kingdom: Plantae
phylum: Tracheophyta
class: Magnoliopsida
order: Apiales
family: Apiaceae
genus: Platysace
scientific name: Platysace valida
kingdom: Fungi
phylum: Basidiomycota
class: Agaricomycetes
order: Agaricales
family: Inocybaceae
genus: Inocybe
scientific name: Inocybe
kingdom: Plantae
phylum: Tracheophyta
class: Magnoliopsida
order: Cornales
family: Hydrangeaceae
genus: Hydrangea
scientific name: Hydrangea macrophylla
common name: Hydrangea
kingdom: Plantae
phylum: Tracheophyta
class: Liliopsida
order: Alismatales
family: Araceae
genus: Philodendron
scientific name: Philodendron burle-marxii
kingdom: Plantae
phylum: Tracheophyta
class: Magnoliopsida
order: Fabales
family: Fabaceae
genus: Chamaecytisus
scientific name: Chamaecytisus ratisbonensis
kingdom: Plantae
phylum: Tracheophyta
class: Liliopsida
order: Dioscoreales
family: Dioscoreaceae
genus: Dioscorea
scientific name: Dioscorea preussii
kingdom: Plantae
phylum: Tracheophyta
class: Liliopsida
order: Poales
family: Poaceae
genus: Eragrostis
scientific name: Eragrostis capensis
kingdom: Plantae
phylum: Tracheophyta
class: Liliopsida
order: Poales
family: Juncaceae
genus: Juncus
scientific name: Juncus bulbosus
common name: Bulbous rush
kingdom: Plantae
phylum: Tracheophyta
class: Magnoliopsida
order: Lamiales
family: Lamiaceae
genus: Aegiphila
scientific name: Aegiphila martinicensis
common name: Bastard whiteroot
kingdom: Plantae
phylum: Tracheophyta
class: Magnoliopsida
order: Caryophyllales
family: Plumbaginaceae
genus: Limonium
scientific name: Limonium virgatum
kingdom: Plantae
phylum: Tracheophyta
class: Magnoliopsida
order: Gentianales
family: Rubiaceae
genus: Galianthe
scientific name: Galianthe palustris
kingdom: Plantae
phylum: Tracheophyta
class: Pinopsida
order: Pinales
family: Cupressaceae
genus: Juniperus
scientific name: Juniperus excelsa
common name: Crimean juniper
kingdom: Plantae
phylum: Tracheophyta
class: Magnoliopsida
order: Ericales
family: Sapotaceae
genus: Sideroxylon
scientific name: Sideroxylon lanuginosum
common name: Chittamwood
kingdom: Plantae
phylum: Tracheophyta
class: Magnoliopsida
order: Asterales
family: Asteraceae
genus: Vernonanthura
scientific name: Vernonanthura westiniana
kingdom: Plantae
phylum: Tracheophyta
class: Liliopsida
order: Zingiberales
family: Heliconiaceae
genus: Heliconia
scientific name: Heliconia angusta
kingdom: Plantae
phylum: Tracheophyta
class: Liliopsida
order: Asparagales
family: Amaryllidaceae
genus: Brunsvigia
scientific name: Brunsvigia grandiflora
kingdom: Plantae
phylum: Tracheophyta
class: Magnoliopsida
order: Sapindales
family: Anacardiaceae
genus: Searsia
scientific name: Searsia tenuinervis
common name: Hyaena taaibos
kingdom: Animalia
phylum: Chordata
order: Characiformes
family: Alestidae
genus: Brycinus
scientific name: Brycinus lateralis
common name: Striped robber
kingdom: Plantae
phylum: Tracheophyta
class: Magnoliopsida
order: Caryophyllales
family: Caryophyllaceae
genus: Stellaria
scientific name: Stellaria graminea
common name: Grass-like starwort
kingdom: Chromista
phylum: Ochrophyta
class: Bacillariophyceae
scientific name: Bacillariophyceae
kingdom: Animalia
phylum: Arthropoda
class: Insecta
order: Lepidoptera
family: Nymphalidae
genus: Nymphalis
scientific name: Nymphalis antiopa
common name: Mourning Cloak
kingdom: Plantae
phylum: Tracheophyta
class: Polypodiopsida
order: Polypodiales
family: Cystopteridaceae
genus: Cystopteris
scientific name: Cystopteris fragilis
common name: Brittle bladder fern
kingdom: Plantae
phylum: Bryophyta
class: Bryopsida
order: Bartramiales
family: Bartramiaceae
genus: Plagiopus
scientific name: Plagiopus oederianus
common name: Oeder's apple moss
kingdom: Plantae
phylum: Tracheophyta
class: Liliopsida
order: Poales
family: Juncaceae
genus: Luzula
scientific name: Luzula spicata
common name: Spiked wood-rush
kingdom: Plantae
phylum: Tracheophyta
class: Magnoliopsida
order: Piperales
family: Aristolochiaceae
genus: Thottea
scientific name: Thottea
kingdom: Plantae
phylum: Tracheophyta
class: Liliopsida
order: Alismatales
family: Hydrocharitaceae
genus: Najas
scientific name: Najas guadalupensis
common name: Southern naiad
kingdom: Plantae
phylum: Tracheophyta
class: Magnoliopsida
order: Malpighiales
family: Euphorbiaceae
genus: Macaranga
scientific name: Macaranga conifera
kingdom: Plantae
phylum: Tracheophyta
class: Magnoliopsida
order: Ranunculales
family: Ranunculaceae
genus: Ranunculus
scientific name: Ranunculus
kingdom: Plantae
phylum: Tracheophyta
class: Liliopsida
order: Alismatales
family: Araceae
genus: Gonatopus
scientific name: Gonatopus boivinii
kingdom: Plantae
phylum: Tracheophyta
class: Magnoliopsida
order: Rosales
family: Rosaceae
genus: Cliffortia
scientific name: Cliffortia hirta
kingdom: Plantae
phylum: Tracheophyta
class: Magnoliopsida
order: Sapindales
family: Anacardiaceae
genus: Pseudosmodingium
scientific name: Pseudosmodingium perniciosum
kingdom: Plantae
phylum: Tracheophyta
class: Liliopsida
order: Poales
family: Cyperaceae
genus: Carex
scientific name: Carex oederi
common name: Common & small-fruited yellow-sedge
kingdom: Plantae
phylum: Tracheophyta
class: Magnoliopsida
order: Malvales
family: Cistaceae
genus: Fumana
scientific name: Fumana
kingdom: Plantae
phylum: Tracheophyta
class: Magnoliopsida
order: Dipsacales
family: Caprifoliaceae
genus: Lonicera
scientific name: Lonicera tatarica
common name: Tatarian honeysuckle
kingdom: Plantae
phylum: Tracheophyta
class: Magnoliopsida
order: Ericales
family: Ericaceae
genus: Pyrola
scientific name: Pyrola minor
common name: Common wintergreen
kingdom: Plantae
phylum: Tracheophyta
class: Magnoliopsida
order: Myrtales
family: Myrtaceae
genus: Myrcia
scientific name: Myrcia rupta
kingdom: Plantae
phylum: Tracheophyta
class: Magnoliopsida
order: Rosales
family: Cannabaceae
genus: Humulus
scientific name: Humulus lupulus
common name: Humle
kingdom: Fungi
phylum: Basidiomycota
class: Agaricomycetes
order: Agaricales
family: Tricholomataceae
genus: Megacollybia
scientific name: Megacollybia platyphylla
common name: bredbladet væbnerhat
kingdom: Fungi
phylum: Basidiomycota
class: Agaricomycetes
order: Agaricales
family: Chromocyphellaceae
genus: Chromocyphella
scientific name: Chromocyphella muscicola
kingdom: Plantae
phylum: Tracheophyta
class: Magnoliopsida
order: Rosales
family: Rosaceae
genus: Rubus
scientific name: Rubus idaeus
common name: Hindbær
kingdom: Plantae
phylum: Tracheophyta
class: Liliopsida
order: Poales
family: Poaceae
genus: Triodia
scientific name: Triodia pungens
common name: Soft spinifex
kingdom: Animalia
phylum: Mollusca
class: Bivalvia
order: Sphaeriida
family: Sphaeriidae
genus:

==========

**Your objective**
Copy out all of the material above, line by line, without changing a single character.

**Task response**
kingdom: Plantae
phylum: Tracheophyta
class: Magnoliopsida
order: Apiales
family: Apiaceae
genus: Platysace
scientific name: Platysace valida
kingdom: Fungi
phylum: Basidiomycota
class: Agaricomycetes
order: Agaricales
family: Inocybaceae
genus: Inocybe
scientific name: Inocybe
kingdom: Plantae
phylum: Tracheophyta
class: Magnoliopsida
order: Cornales
family: Hydrangeaceae
genus: Hydrangea
scientific name: Hydrangea macrophylla
common name: Hydrangea
kingdom: Plantae
phylum: Tracheophyta
class: Liliopsida
order: Alismatales
family: Araceae
genus: Philodendron
scientific name: Philodendron burle-marxii
kingdom: Plantae
phylum: Tracheophyta
class: Magnoliopsida
order: Fabales
family: Fabaceae
genus: Chamaecytisus
scientific name: Chamaecytisus ratisbonensis
kingdom: Plantae
phylum: Tracheophyta
class: Liliopsida
order: Dioscoreales
family: Dioscoreaceae
genus: Dioscorea
scientific name: Dioscorea preussii
kingdom: Plantae
phylum: Tracheophyta
class: Liliopsida
order: Poales
family: Poaceae
genus: Eragrostis
scientific name: Eragrostis capensis
kingdom: Plantae
phylum: Tracheophyta
class: Liliopsida
order: Poales
family: Juncaceae
genus: Juncus
scientific name: Juncus bulbosus
common name: Bulbous rush
kingdom: Plantae
phylum: Tracheophyta
class: Magnoliopsida
order: Lamiales
family: Lamiaceae
genus: Aegiphila
scientific name: Aegiphila martinicensis
common name: Bastard whiteroot
kingdom: Plantae
phylum: Tracheophyta
class: Magnoliopsida
order: Caryophyllales
family: Plumbaginaceae
genus: Limonium
scientific name: Limonium virgatum
kingdom: Plantae
phylum: Tracheophyta
class: Magnoliopsida
order: Gentianales
family: Rubiaceae
genus: Galianthe
scientific name: Galianthe palustris
kingdom: Plantae
phylum: Tracheophyta
class: Pinopsida
order: Pinales
family: Cupressaceae
genus: Juniperus
scientific name: Juniperus excelsa
common name: Crimean juniper
kingdom: Plantae
phylum: Tracheophyta
class: Magnoliopsida
order: Ericales
family: Sapotaceae
genus: Sideroxylon
scientific name: Sideroxylon lanuginosum
common name: Chittamwood
kingdom: Plantae
phylum: Tracheophyta
class: Magnoliopsida
order: Asterales
family: Asteraceae
genus: Vernonanthura
scientific name: Vernonanthura westiniana
kingdom: Plantae
phylum: Tracheophyta
class: Liliopsida
order: Zingiberales
family: Heliconiaceae
genus: Heliconia
scientific name: Heliconia angusta
kingdom: Plantae
phylum: Tracheophyta
class: Liliopsida
order: Asparagales
family: Amaryllidaceae
genus: Brunsvigia
scientific name: Brunsvigia grandiflora
kingdom: Plantae
phylum: Tracheophyta
class: Magnoliopsida
order: Sapindales
family: Anacardiaceae
genus: Searsia
scientific name: Searsia tenuinervis
common name: Hyaena taaibos
kingdom: Animalia
phylum: Chordata
order: Characiformes
family: Alestidae
genus: Brycinus
scientific name: Brycinus lateralis
common name: Striped robber
kingdom: Plantae
phylum: Tracheophyta
class: Magnoliopsida
order: Caryophyllales
family: Caryophyllaceae
genus: Stellaria
scientific name: Stellaria graminea
common name: Grass-like starwort
kingdom: Chromista
phylum: Ochrophyta
class: Bacillariophyceae
scientific name: Bacillariophyceae
kingdom: Animalia
phylum: Arthropoda
class: Insecta
order: Lepidoptera
family: Nymphalidae
genus: Nymphalis
scientific name: Nymphalis antiopa
common name: Mourning Cloak
kingdom: Plantae
phylum: Tracheophyta
class: Polypodiopsida
order: Polypodiales
family: Cystopteridaceae
genus: Cystopteris
scientific name: Cystopteris fragilis
common name: Brittle bladder fern
kingdom: Plantae
phylum: Bryophyta
class: Bryopsida
order: Bartramiales
family: Bartramiaceae
genus: Plagiopus
scientific name: Plagiopus oederianus
common name: Oeder's apple moss
kingdom: Plantae
phylum: Tracheophyta
class: Liliopsida
order: Poales
family: Juncaceae
genus: Luzula
scientific name: Luzula spicata
common name: Spiked wood-rush
kingdom: Plantae
phylum: Tracheophyta
class: Magnoliopsida
order: Piperales
family: Aristolochiaceae
genus: Thottea
scientific name: Thottea
kingdom: Plantae
phylum: Tracheophyta
class: Liliopsida
order: Alismatales
family: Hydrocharitaceae
genus: Najas
scientific name: Najas guadalupensis
common name: Southern naiad
kingdom: Plantae
phylum: Tracheophyta
class: Magnoliopsida
order: Malpighiales
family: Euphorbiaceae
genus: Macaranga
scientific name: Macaranga conifera
kingdom: Plantae
phylum: Tracheophyta
class: Magnoliopsida
order: Ranunculales
family: Ranunculaceae
genus: Ranunculus
scientific name: Ranunculus
kingdom: Plantae
phylum: Tracheophyta
class: Liliopsida
order: Alismatales
family: Araceae
genus: Gonatopus
scientific name: Gonatopus boivinii
kingdom: Plantae
phylum: Tracheophyta
class: Magnoliopsida
order: Rosales
family: Rosaceae
genus: Cliffortia
scientific name: Cliffortia hirta
kingdom: Plantae
phylum: Tracheophyta
class: Magnoliopsida
order: Sapindales
family: Anacardiaceae
genus: Pseudosmodingium
scientific name: Pseudosmodingium perniciosum
kingdom: Plantae
phylum: Tracheophyta
class: Liliopsida
order: Poales
family: Cyperaceae
genus: Carex
scientific name: Carex oederi
common name: Common & small-fruited yellow-sedge
kingdom: Plantae
phylum: Tracheophyta
class: Magnoliopsida
order: Malvales
family: Cistaceae
genus: Fumana
scientific name: Fumana
kingdom: Plantae
phylum: Tracheophyta
class: Magnoliopsida
order: Dipsacales
family: Caprifoliaceae
genus: Lonicera
scientific name: Lonicera tatarica
common name: Tatarian honeysuckle
kingdom: Plantae
phylum: Tracheophyta
class: Magnoliopsida
order: Ericales
family: Ericaceae
genus: Pyrola
scientific name: Pyrola minor
common name: Common wintergreen
kingdom: Plantae
phylum: Tracheophyta
class: Magnoliopsida
order: Myrtales
family: Myrtaceae
genus: Myrcia
scientific name: Myrcia rupta
kingdom: Plantae
phylum: Tracheophyta
class: Magnoliopsida
order: Rosales
family: Cannabaceae
genus: Humulus
scientific name: Humulus lupulus
common name: Humle
kingdom: Fungi
phylum: Basidiomycota
class: Agaricomycetes
order: Agaricales
family: Tricholomataceae
genus: Megacollybia
scientific name: Megacollybia platyphylla
common name: bredbladet væbnerhat
kingdom: Fungi
phylum: Basidiomycota
class: Agaricomycetes
order: Agaricales
family: Chromocyphellaceae
genus: Chromocyphella
scientific name: Chromocyphella muscicola
kingdom: Plantae
phylum: Tracheophyta
class: Magnoliopsida
order: Rosales
family: Rosaceae
genus: Rubus
scientific name: Rubus idaeus
common name: Hindbær
kingdom: Plantae
phylum: Tracheophyta
class: Liliopsida
order: Poales
family: Poaceae
genus: Triodia
scientific name: Triodia pungens
common name: Soft spinifex
kingdom: Animalia
phylum: Mollusca
class: Bivalvia
order: Sphaeriida
family: Sphaeriidae
genus:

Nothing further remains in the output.